Late last January I started working a full time job. I drive a half hour to and back from work each day, I get home late, some nights I go out and others I stay in and try and do nothing at all.

That schedule often does not include watching a movie each night. Suffice it to say, keeping pace with my new and old movie watching was a struggle this year, be it staying up late nights or making the long hike downtown to see obscure art films. Being a cinephile can be hard.

Being a music buff however can be easy. Those drives and those slow moments at work amount to a lot of hours, and the ability to access just about any music has never been easier. I DID listen to music every day this year, and as a result the process of writing my year end Top 10 list was as intensive as I know my upcoming film list will be.
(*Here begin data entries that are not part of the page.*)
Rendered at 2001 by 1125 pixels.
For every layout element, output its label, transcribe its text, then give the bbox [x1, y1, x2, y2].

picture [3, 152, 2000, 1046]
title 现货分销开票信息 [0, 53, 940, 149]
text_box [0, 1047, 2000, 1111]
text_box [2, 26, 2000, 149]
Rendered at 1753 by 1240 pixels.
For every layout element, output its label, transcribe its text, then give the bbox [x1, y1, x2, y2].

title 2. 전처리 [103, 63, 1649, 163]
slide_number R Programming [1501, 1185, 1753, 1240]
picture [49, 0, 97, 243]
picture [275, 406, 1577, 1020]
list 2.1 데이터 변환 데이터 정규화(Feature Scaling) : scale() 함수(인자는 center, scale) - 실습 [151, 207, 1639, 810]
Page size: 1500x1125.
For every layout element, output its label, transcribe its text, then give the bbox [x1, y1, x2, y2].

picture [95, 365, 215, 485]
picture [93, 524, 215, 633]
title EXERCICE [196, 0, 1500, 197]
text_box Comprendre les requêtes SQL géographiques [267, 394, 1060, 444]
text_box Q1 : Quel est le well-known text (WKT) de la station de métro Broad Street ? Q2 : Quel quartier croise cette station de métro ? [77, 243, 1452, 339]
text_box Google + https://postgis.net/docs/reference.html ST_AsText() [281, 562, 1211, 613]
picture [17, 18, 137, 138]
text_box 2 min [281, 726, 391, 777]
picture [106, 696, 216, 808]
The additional beauty about music is that even in a bad year, there is SO MUCH of it to discover. Music doesn’t operate in the bullshit summer and winter release cycles that film does, so there is not only an album worth streaming each and every week but likely one of these same bands coming through town on a cheap, $20 ticket. Throw in a six buck beer and you have yourself an evening.

2013 was thankfully a great year for music. Those who avoided the controversy of Kanye and Miley and Daft Punk and Arcade Fire were still treated to a plethora of debuts, dream reunions and follow-ups that those in the film and TV industries would relish.

No one is writing think pieces declaring music in a golden age, but no one is declaring it dying either (except maybe David Byrne).

So while I’m still not a music writer, I’m no longer a film guy who dabbles in rock. Music is now my other “thing,” and despite how populist, rockist or in poor critical taste my list turns out, I look forward to doing this every year.